• _YOUR TASK_
Can the lines below, from the one that holds "Follow each photo" to the very end, be echoed exactly, with both ends included and no pictures?

Segment Start: ENTRIES SUPPLIED

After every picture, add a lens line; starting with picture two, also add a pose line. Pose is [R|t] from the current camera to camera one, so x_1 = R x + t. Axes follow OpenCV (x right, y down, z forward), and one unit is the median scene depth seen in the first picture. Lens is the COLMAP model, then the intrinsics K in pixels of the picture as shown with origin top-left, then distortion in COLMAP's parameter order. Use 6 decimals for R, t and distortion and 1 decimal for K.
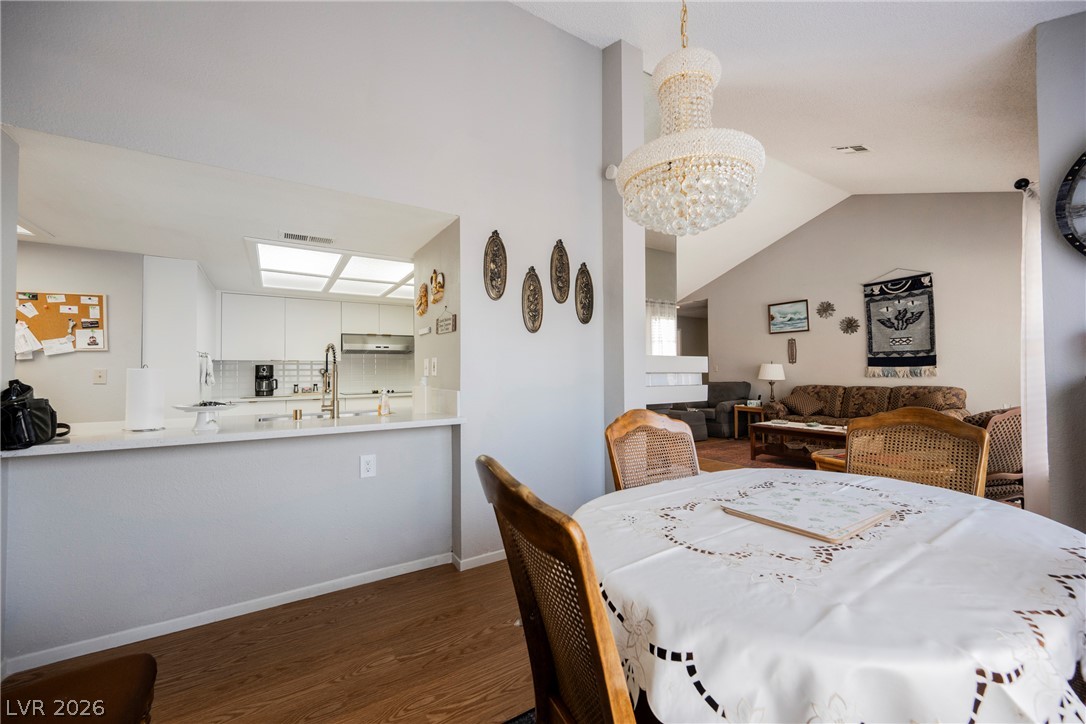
lens RADIAL K [[425.8, 0, 559.0], [0, 425.8, 362.0], [0, 0, 1]] dist [-0.002653, 0.000465]
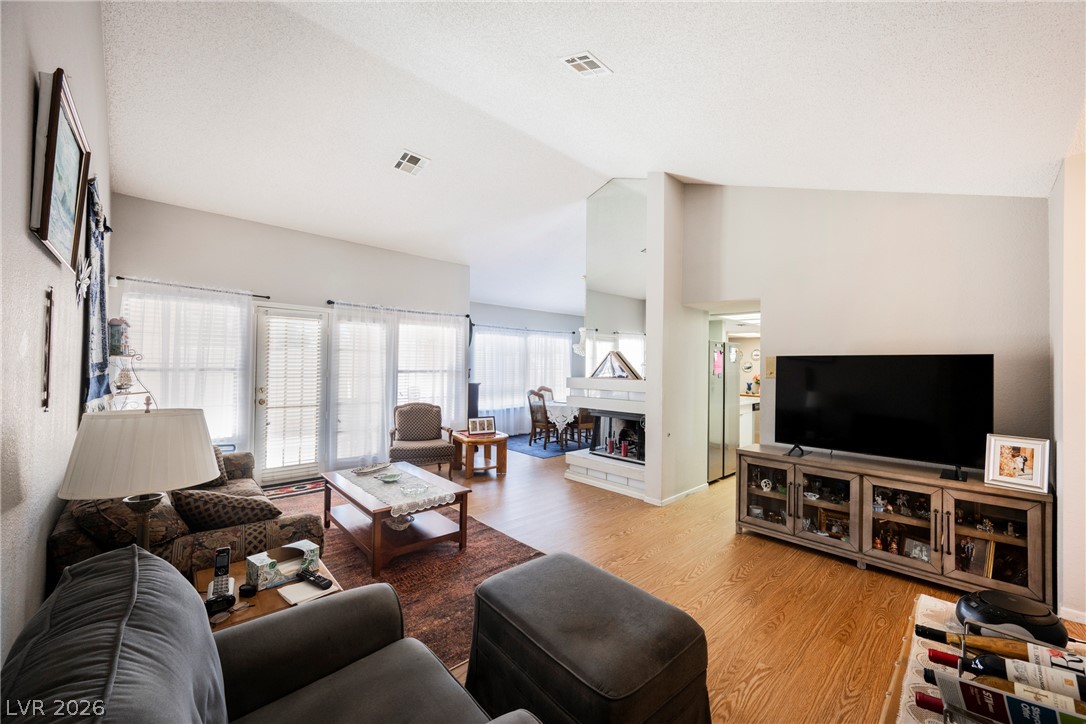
lens RADIAL K [[425.8, 0, 541.1], [0, 425.8, 365.0], [0, 0, 1]] dist [-0.002653, 0.000465]
pose [[-0.985101, -0.005710, -0.171883, 0.421245], [-0.002283, 0.999795, -0.020130, -0.016390], [0.171963, -0.019437, -0.984912, 1.494390]]
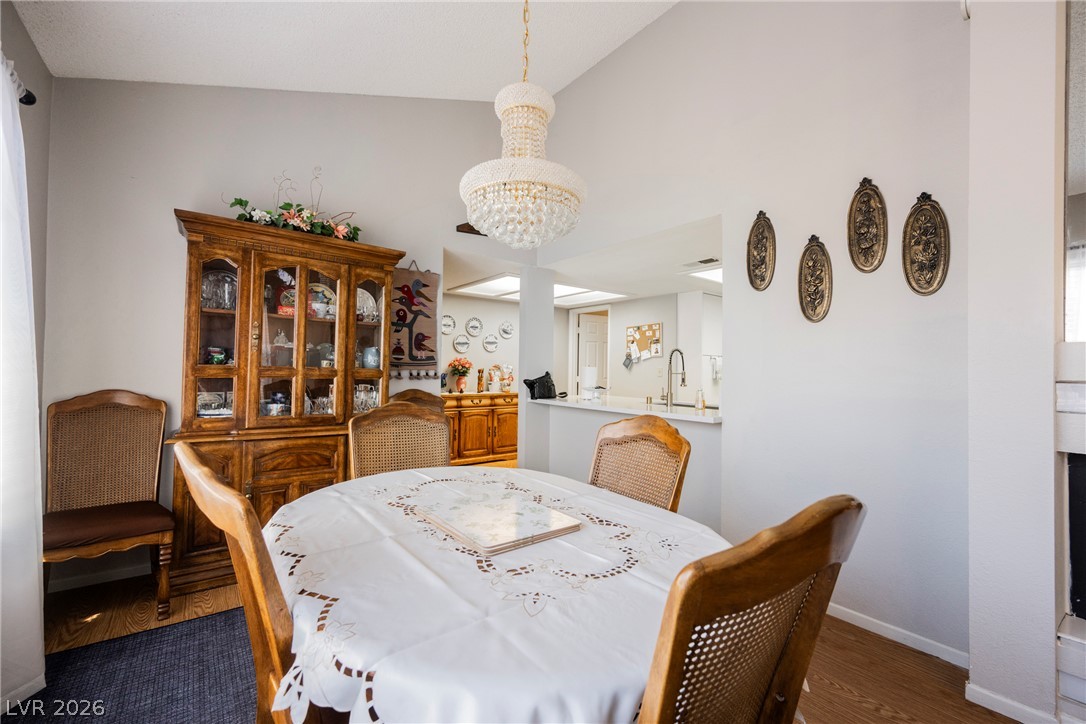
lens RADIAL K [[453.6, 0, 547.1], [0, 453.6, 367.8], [0, 0, 1]] dist [-0.008150, -0.001751]
pose [[0.077728, 0.005116, -0.996961, 0.337466], [0.009595, 0.999937, 0.005879, 0.001599], [0.996928, -0.010023, 0.077674, 0.218720]]
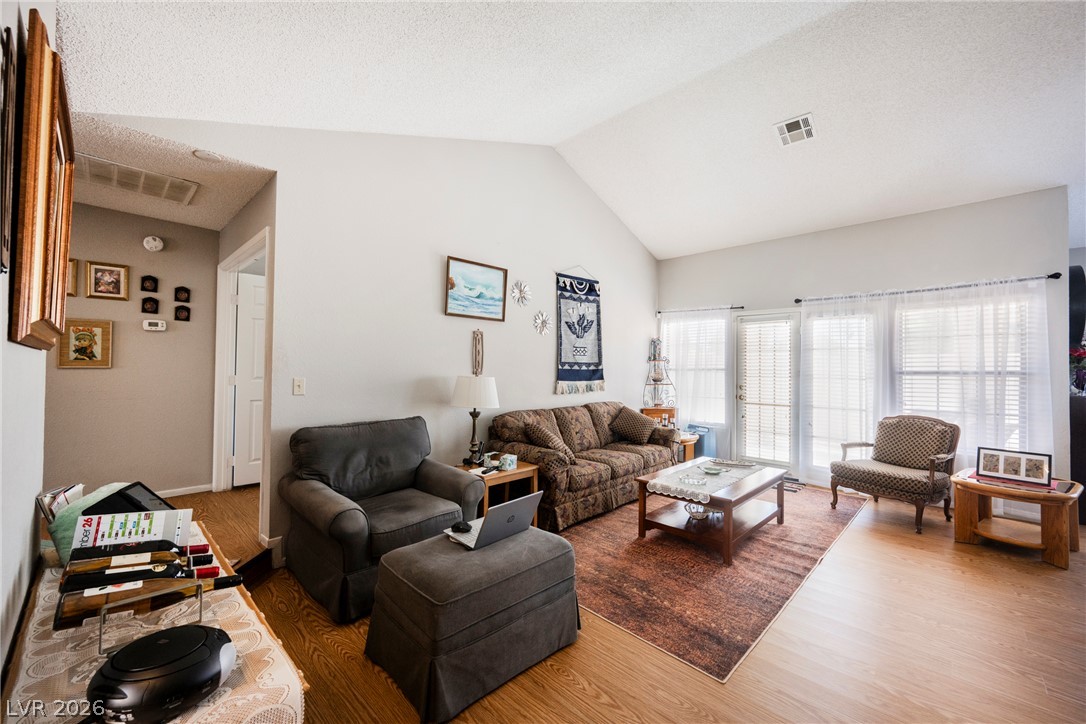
lens RADIAL K [[425.8, 0, 543.9], [0, 425.8, 362.8], [0, 0, 1]] dist [-0.002653, 0.000465]
pose [[-0.218153, 0.019467, 0.975720, -0.014892], [-0.029051, 0.999228, -0.026432, -0.000697], [-0.975482, -0.034112, -0.217419, 1.243249]]
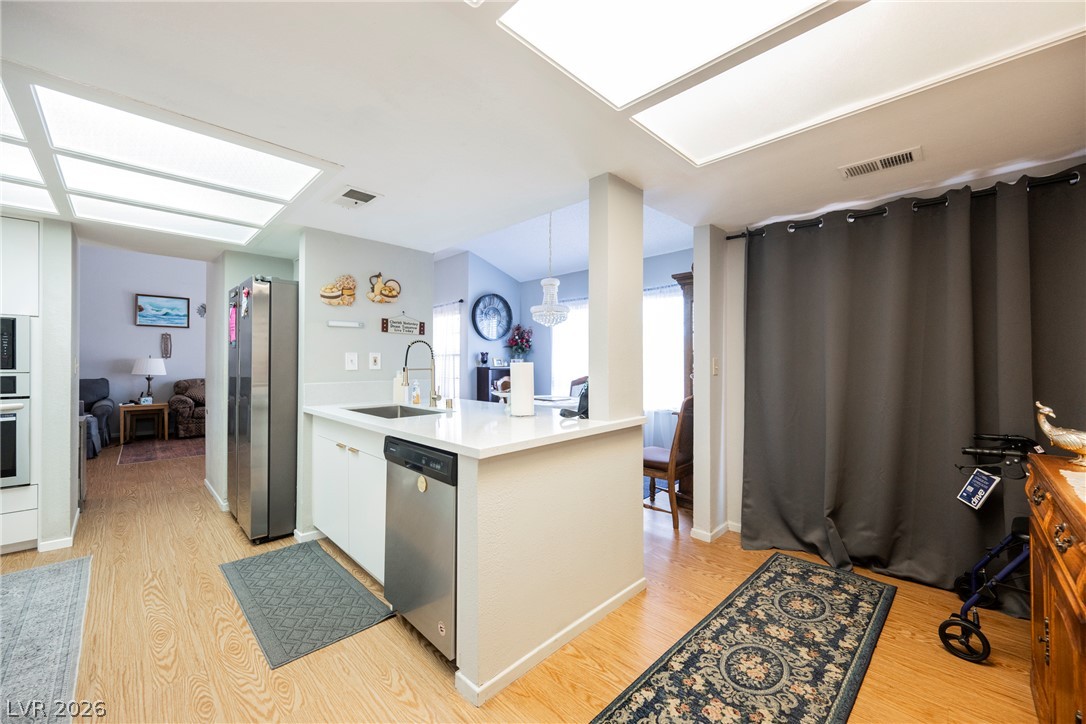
lens RADIAL K [[425.8, 0, 544.8], [0, 425.8, 362.5], [0, 0, 1]] dist [-0.002653, 0.000465]
pose [[-0.203114, 0.009462, 0.979109, -0.725995], [-0.019894, 0.999707, -0.013788, 0.010997], [-0.978953, -0.022279, -0.202867, 0.400669]]
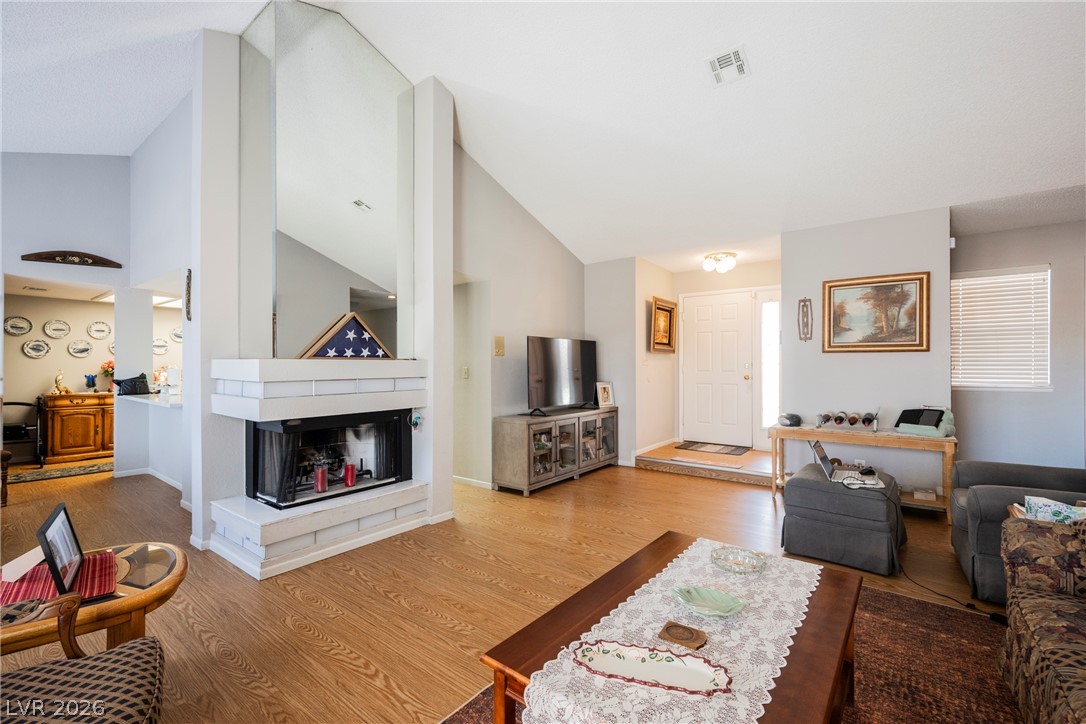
lens RADIAL K [[453.6, 0, 550.0], [0, 453.6, 365.1], [0, 0, 1]] dist [-0.008150, -0.001751]
pose [[0.340835, 0.006261, -0.940102, 0.715755], [0.015881, 0.999797, 0.012416, -0.001907], [0.939989, -0.019161, 0.340666, 0.717759]]
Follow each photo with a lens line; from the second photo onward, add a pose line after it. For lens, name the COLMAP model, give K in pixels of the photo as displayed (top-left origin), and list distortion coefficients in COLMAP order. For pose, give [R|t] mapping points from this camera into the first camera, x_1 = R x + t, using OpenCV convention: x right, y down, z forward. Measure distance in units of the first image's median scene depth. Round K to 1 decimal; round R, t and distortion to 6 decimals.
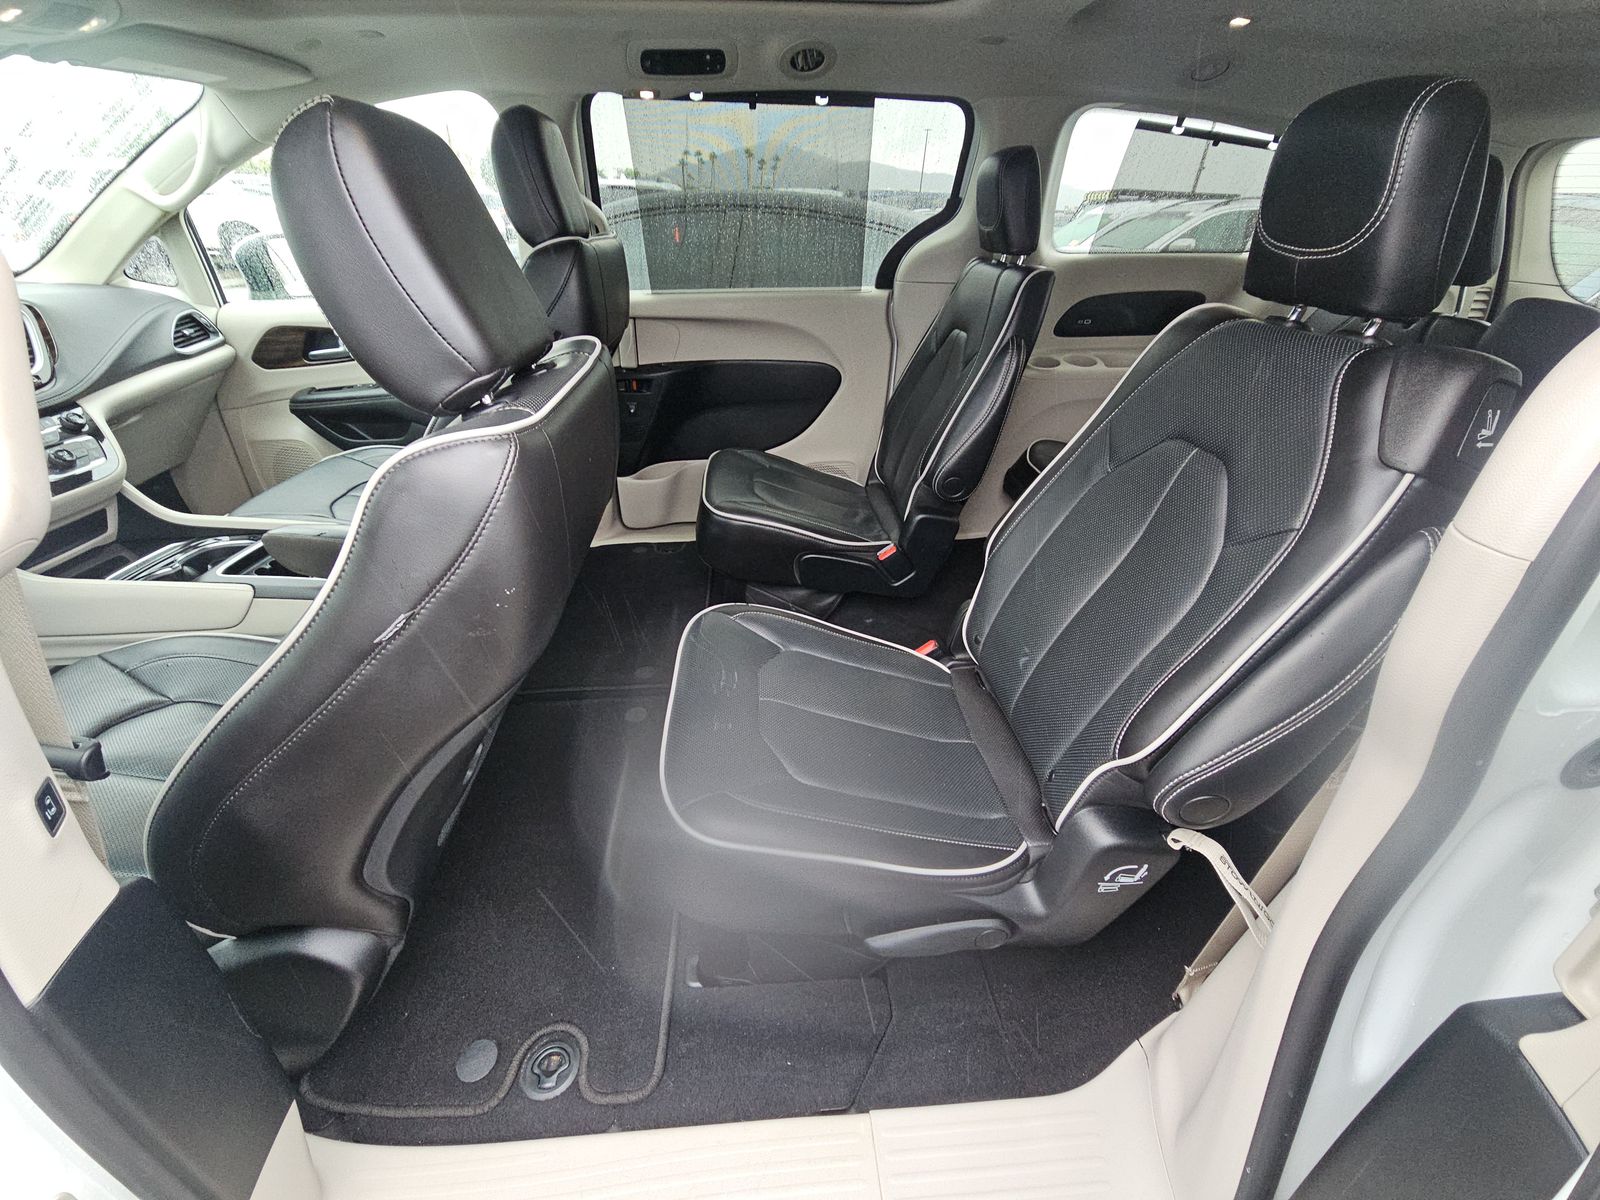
lens RADIAL K [[648.7, 0, 812.3], [0, 648.7, 600.4], [0, 0, 1]] dist [0.007708, -0.006691]
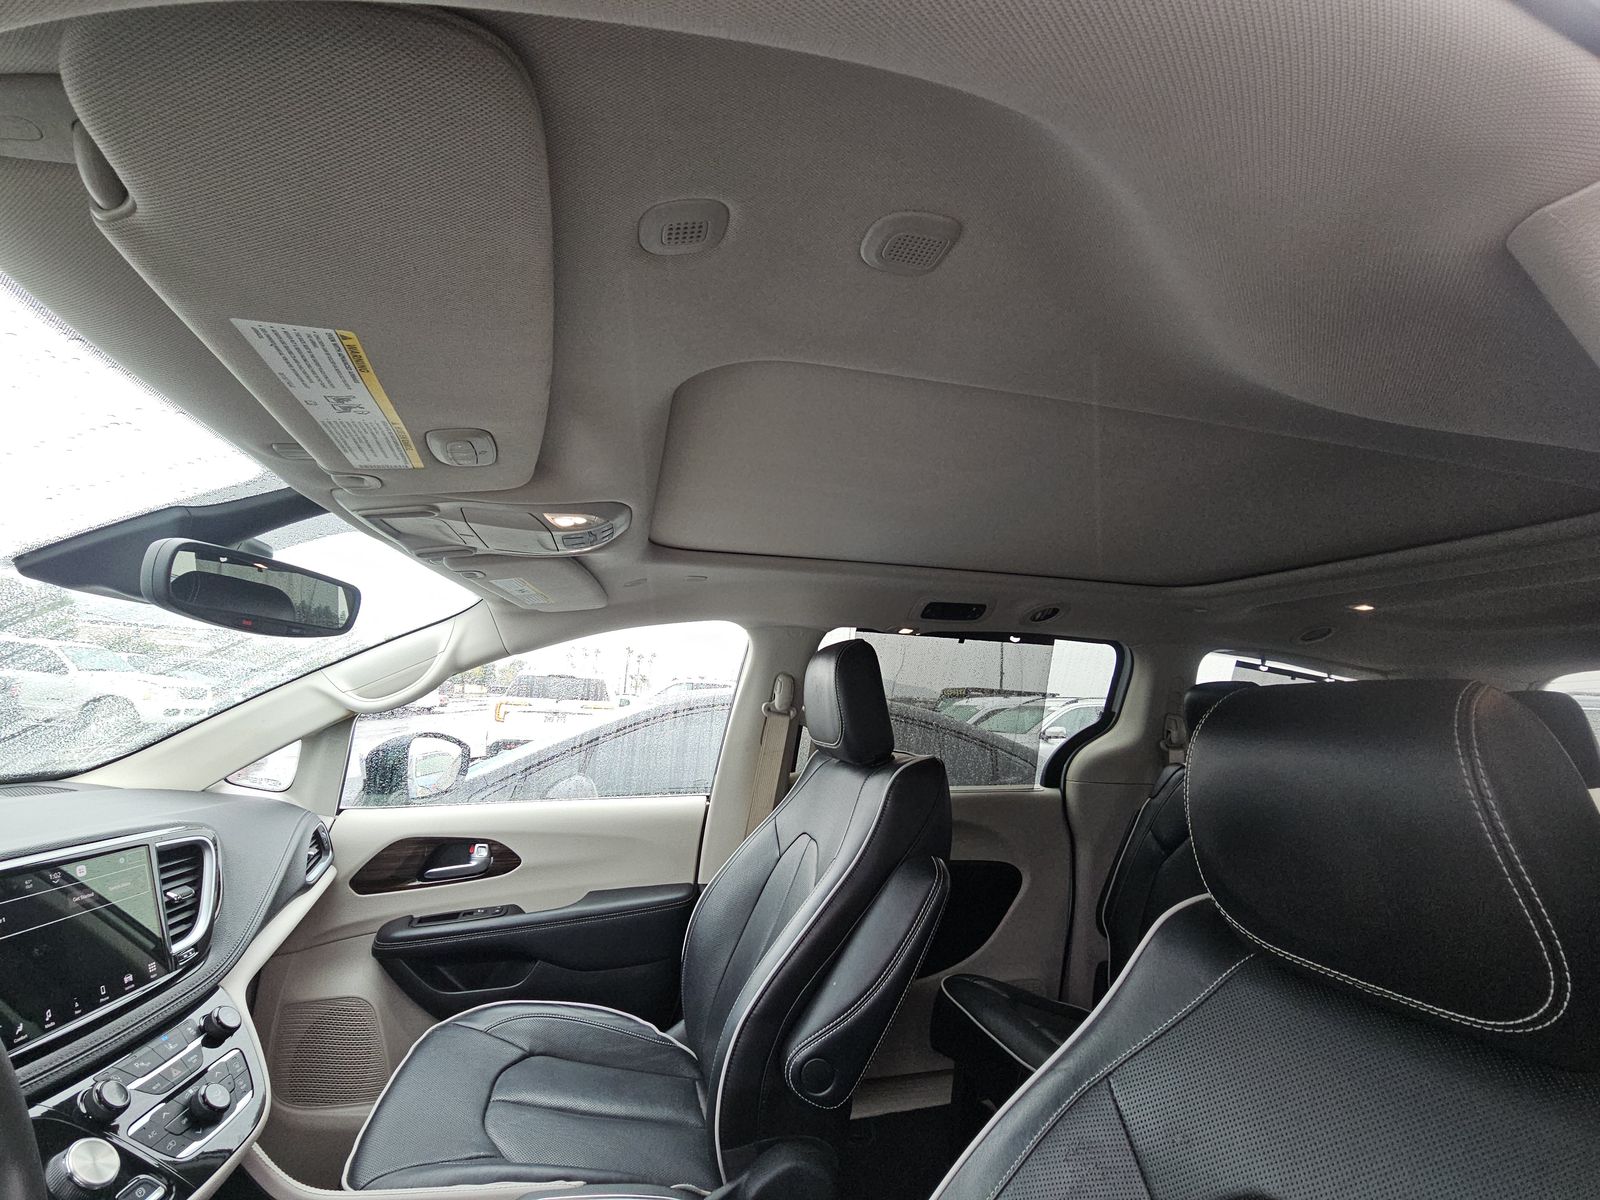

Segment End: ENTRIES SUPPLIED

• _REPLY TO THE TASK_
Follow each photo with a lens line; from the second photo onward, add a pose line after it. For lens, name the COLMAP model, give K in pixels of the photo as displayed (top-left origin), and list distortion coefficients in COLMAP order. For pose, give [R|t] mapping points from this camera into the first camera, x_1 = R x + t, using OpenCV convention: x right, y down, z forward. Measure distance in units of the first image's median scene depth. Round K to 1 decimal; round R, t and distortion to 6 decimals.
lens RADIAL K [[648.7, 0, 812.3], [0, 648.7, 600.4], [0, 0, 1]] dist [0.007708, -0.006691]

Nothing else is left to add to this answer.